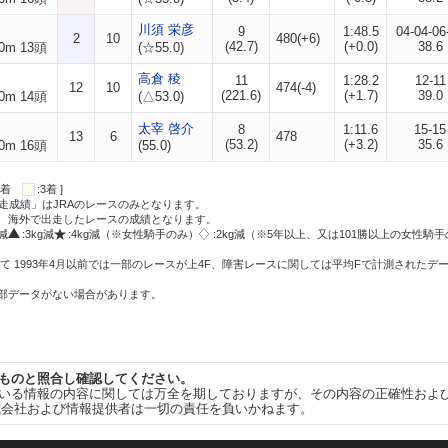
川須 栄彦
9
1:48.5
04-04-06
2
10
480(+6)
(42.7)
(+0.0)
38.6
0m 13頭
(☆55.0)
高倉 稜
11
1:28.2
12-11
12
10
474(-4)
(221.6)
(+1.7)
39.0
0m 14頭
(△53.0)
太宰 啓介
8
1:11.6
15-15
13
6
478
(53.2)
(+3.2)
35.6
0m 16頭
(55.0)
:2着
:3着 ]
走成績」はJRAのレースのみとなります。
方、海外で出走したレースの成績となります。
g減
:3kg減
:4kg減（※女性騎手のみ）
:2kg減（※5年以上、又は101勝以上の女性騎手
て 1993年4月以前では一部のレースが上4F、障害レースに関しては平均Fで計測されたデ
一部データがない場合があります。
ものと照合し確認してください。
いる情報の内容に関しては万全を期しておりますが、その内容の正確性およ
式会社および情報提供者は一切の責任を負いかねます。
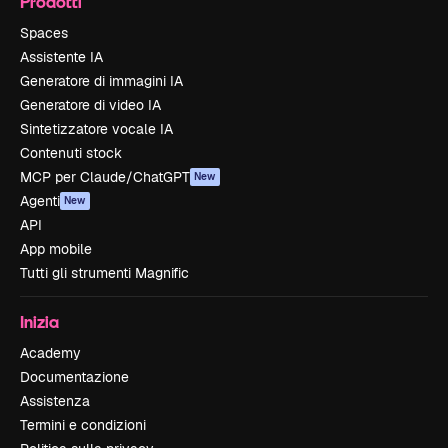
Prodotti
Spaces
Assistente IA
Generatore di immagini IA
Generatore di video IA
Sintetizzatore vocale IA
Contenuti stock
MCP per Claude/ChatGPT
New
Agenti
New
API
App mobile
Tutti gli strumenti Magnific
Inizia
Academy
Documentazione
Assistenza
Termini e condizioni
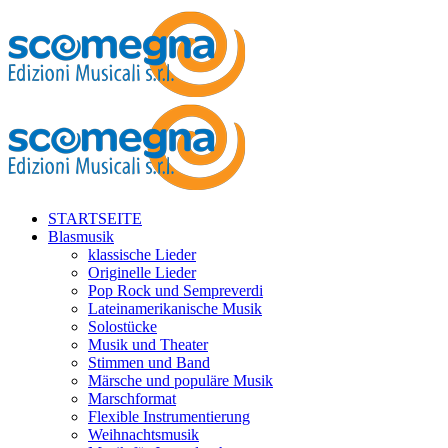
STARTSEITE
Blasmusik
klassische Lieder
Originelle Lieder
Pop Rock und Sempreverdi
Lateinamerikanische Musik
Solostücke
Musik und Theater
Stimmen und Band
Märsche und populäre Musik
Marschformat
Flexible Instrumentierung
Weihnachtsmusik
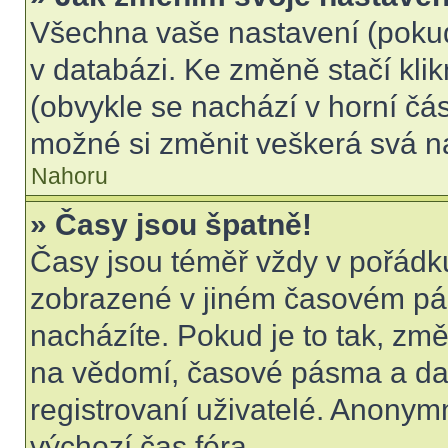
Všechna vaše nastavení (pokud 
v databázi. Ke změně stačí kli
(obvykle se nachází v horní čás
možné si změnit veškerá svá n
Nahoru
» Časy jsou špatně!
Časy jsou téměř vždy v pořádku
zobrazené v jiném časovém pá
nacházíte. Pokud je to tak, změ
na vědomí, časové pásma a dal
registrovaní uživatelé. Anony
výchozí čas fóra.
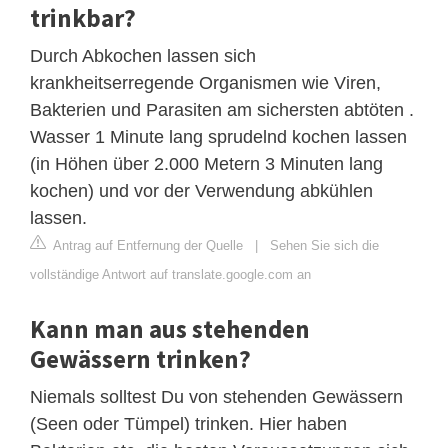
trinkbar?
Durch Abkochen lassen sich
krankheitserregende Organismen wie Viren,
Bakterien und Parasiten am sichersten abtöten .
Wasser 1 Minute lang sprudelnd kochen lassen
(in Höhen über 2.000 Metern 3 Minuten lang
kochen) und vor der Verwendung abkühlen
lassen.
Antrag auf Entfernung der Quelle
|
Sehen Sie sich die
vollständige Antwort auf translate.google.com an
Kann man aus stehenden
Gewässern trinken?
Niemals solltest Du von stehenden Gewässern
(Seen oder Tümpel) trinken. Hier haben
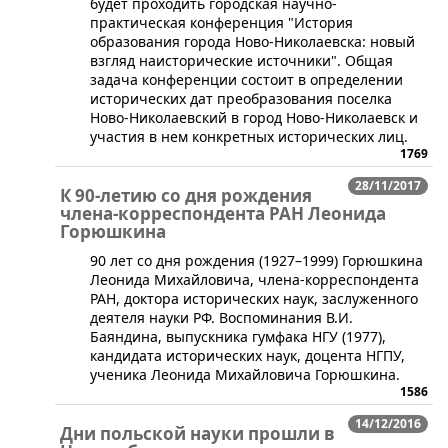
будет проходить городская научно-
практическая конференция "История
образования города Ново-Николаевска: новый
взгляд наисторические источники". Общая
задача конференции состоит в определении
исторических дат преобразования поселка
Ново-Николаевский в город Ново-Николаевск и
участия в нем конкретных исторических лиц.
1769
28/11/2017
К 90-летию со дня рождения
члена-корреспондента РАН Леонида
Горюшкина
90 лет со дня рождения (1927–1999) Горюшкина
Леонида Михайловича, члена-корреспондента
РАН, доктора исторических наук, заслуженного
деятеля науки РФ. Воспоминания В.И.
Баяндина, выпускника гумфака НГУ (1977),
кандидата исторических наук, доцента НГПУ,
ученика ​Леонида Михайловича Горюшкина.
1586
14/12/2016
Дни польской науки прошли в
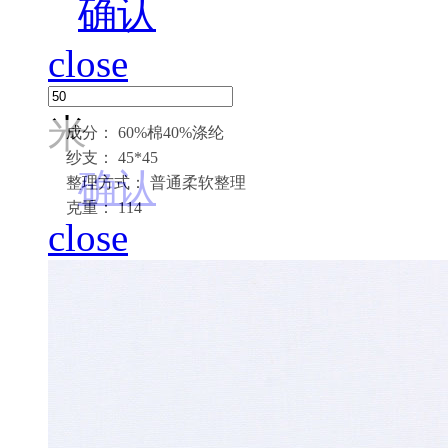
确认
close
米
成分： 60%棉40%涤纶
纱支： 45*45
确认
整理方式： 普通柔软整理
克重： 114
close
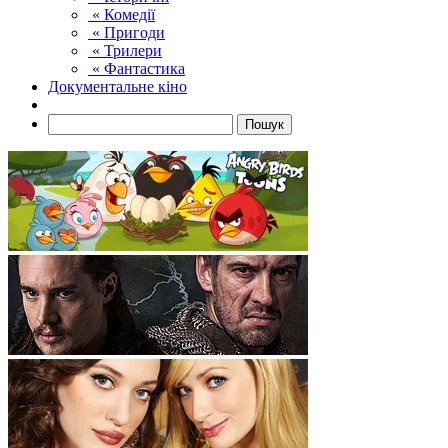
« Комедії
« Пригоди
« Трилери
« Фантастика
Документальне кіно
Пошук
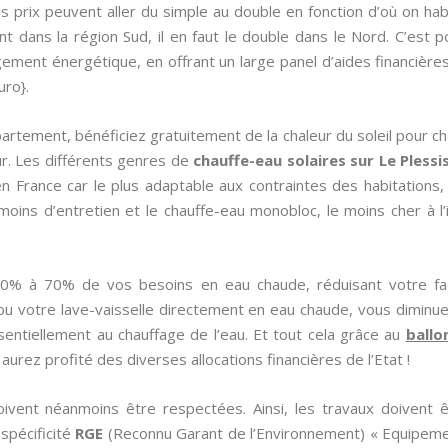
es prix peuvent aller du simple au double en fonction d’où on hab
t dans la région Sud, il en faut le double dans le Nord. C’est po
ement énergétique, en offrant un large panel d’aides financières 
uro}.
artement, bénéficiez gratuitement de la chaleur du soleil pour cha
r. Les différents genres de
chauffe-eau solaires sur Le Plessi
 en France car le plus adaptable aux contraintes des habitations,
 moins d’entretien et le chauffe-eau monobloc, le moins cher à l’
50% à 70% de vos besoins en eau chaude, réduisant votre fa
 ou votre lave-vaisselle directement en eau chaude, vous diminu
ssentiellement au chauffage de l’eau. Et tout cela grâce au
ballo
 aurez profité des diverses allocations financières de l’Etat !
doivent néanmoins être respectées. Ainsi, les travaux doivent ê
 spécificité
RGE
(Reconnu Garant de l’Environnement) « Equipeme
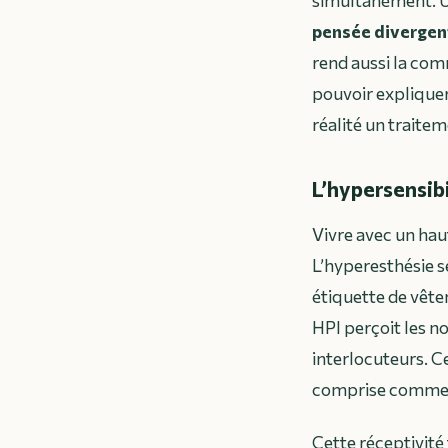
pensée divergen
rend aussi la com
pouvoir expliquer
réalité un traite
L’hypersensibi
Vivre avec un haut
L’hyperesthésie s
étiquette de vête
HPI perçoit les no
interlocuteurs. C
comprise comme f
Cette réceptivité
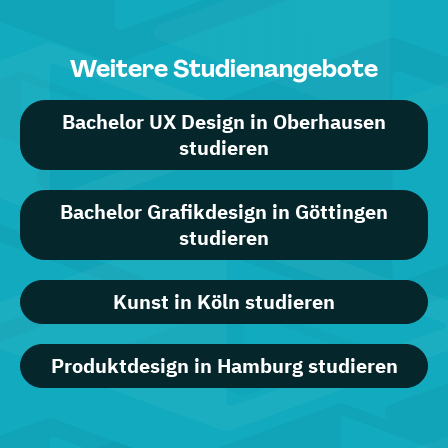
Weitere Studienangebote
Bachelor UX Design in Oberhausen
studieren
Bachelor Grafikdesign in Göttingen
studieren
Kunst in Köln studieren
Produktdesign in Hamburg studieren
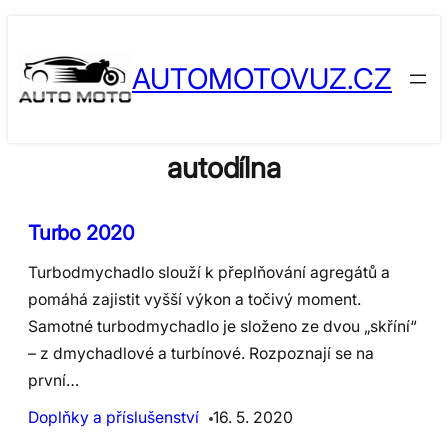
Skip
to
AUTOMOTOVUZ.CZ
content
autodílna
​Turbo 2020
Turbodmychadlo slouží k přeplňování agregátů a
pomáhá zajistit vyšší výkon a točivý moment.
Samotné turbodmychadlo je složeno ze dvou „skříní“
– z dmychadlové a turbínové. Rozpoznají se na
první…
Doplňky a příslušenství
16. 5. 2020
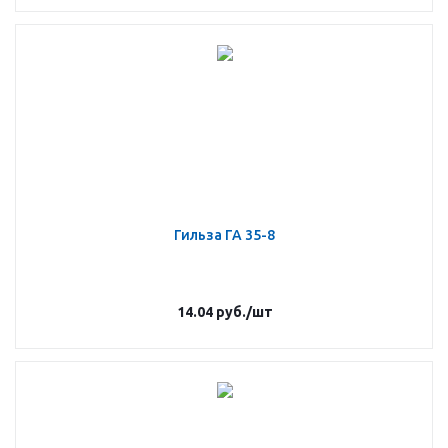
Гильза ГА 35-8
14.04
руб.
/шт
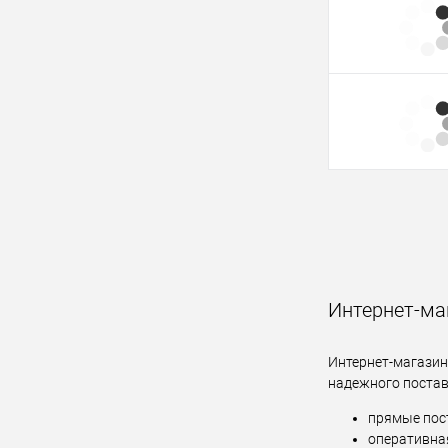
Интернет-маг
Интернет-магазин
надежного постав
прямые пос
оперативная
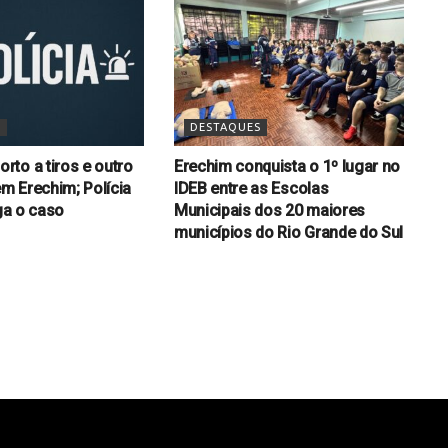
S
DESTAQUES
to a tiros e outro
Erechim conquista o 1º lugar no
em Erechim; Polícia
IDEB entre as Escolas
iga o caso
Municipais dos 20 maiores
municípios do Rio Grande do Sul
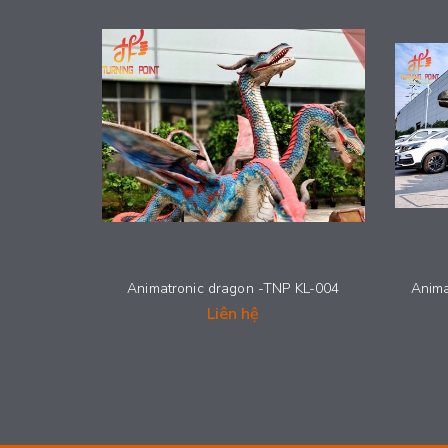
Animatronic dragon -TNP KL-004
Anima
Liên hệ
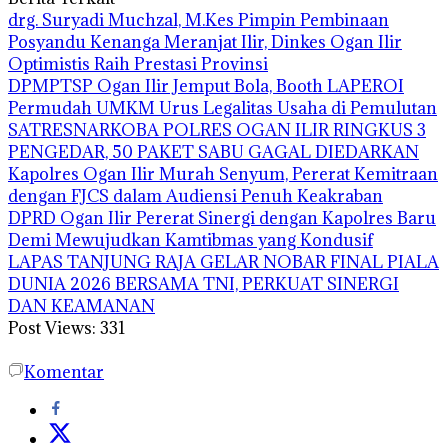
drg. Suryadi Muchzal, M.Kes Pimpin Pembinaan
Posyandu Kenanga Meranjat Ilir, Dinkes Ogan Ilir
Optimistis Raih Prestasi Provinsi
DPMPTSP Ogan Ilir Jemput Bola, Booth LAPEROI
Permudah UMKM Urus Legalitas Usaha di Pemulutan
SATRESNARKOBA POLRES OGAN ILIR RINGKUS 3
PENGEDAR, 50 PAKET SABU GAGAL DIEDARKAN
Kapolres Ogan Ilir Murah Senyum, Pererat Kemitraan
dengan FJCS dalam Audiensi Penuh Keakraban
DPRD Ogan Ilir Pererat Sinergi dengan Kapolres Baru
Demi Mewujudkan Kamtibmas yang Kondusif
LAPAS TANJUNG RAJA GELAR NOBAR FINAL PIALA
DUNIA 2026 BERSAMA TNI, PERKUAT SINERGI
DAN KEAMANAN
Post Views:
331
Komentar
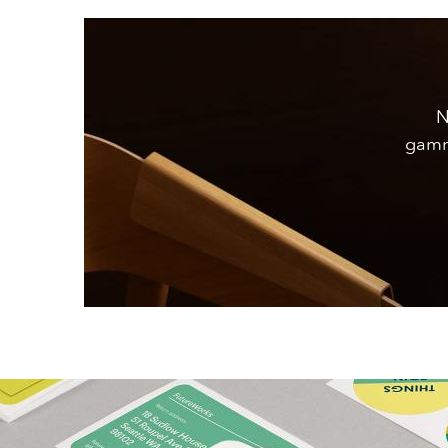
N
gamm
- - -
→ Written task: Lay out the lines of the records as a Markdown table with the columns Row and Text. Start at the first line of the records, end with the line that contains "一部データがない場合があります。", include both ends, and leave out blank lines and the pictures.

→ Task solution:
| Row | Text |
|---|---|
| 1 | 川須 栄彦 |
| 2 | 9 |
| 3 | 1:48.5 |
| 4 | 04-04-06 |
| 5 | 2 |
| 6 | 10 |
| 7 | 480(+6) |
| 8 | (42.7) |
| 9 | (+0.0) |
| 10 | 38.6 |
| 11 | 0m 13頭 |
| 12 | (☆55.0) |
| 13 | 高倉 稜 |
| 14 | 11 |
| 15 | 1:28.2 |
| 16 | 12-11 |
| 17 | 12 |
| 18 | 10 |
| 19 | 474(-4) |
| 20 | (221.6) |
| 21 | (+1.7) |
| 22 | 39.0 |
| 23 | 0m 14頭 |
| 24 | (△53.0) |
| 25 | 太宰 啓介 |
| 26 | 8 |
| 27 | 1:11.6 |
| 28 | 15-15 |
| 29 | 13 |
| 30 | 6 |
| 31 | 478 |
| 32 | (53.2) |
| 33 | (+3.2) |
| 34 | 35.6 |
| 35 | 0m 16頭 |
| 36 | (55.0) |
| 37 | :2着 |
| 38 | :3着 ] |
| 39 | 走成績」はJRAのレースのみとなります。 |
| 40 | 方、海外で出走したレースの成績となります。 |
| 41 | g減 |
| 42 | :3kg減 |
| 43 | :4kg減（※女性騎手のみ） |
| 44 | :2kg減（※5年以上、又は101勝以上の女性騎手 |
| 45 | て 1993年4月以前では一部のレースが上4F、障害レースに関しては平均Fで計測されたデ |
| 46 | 一部データがない場合があります。 |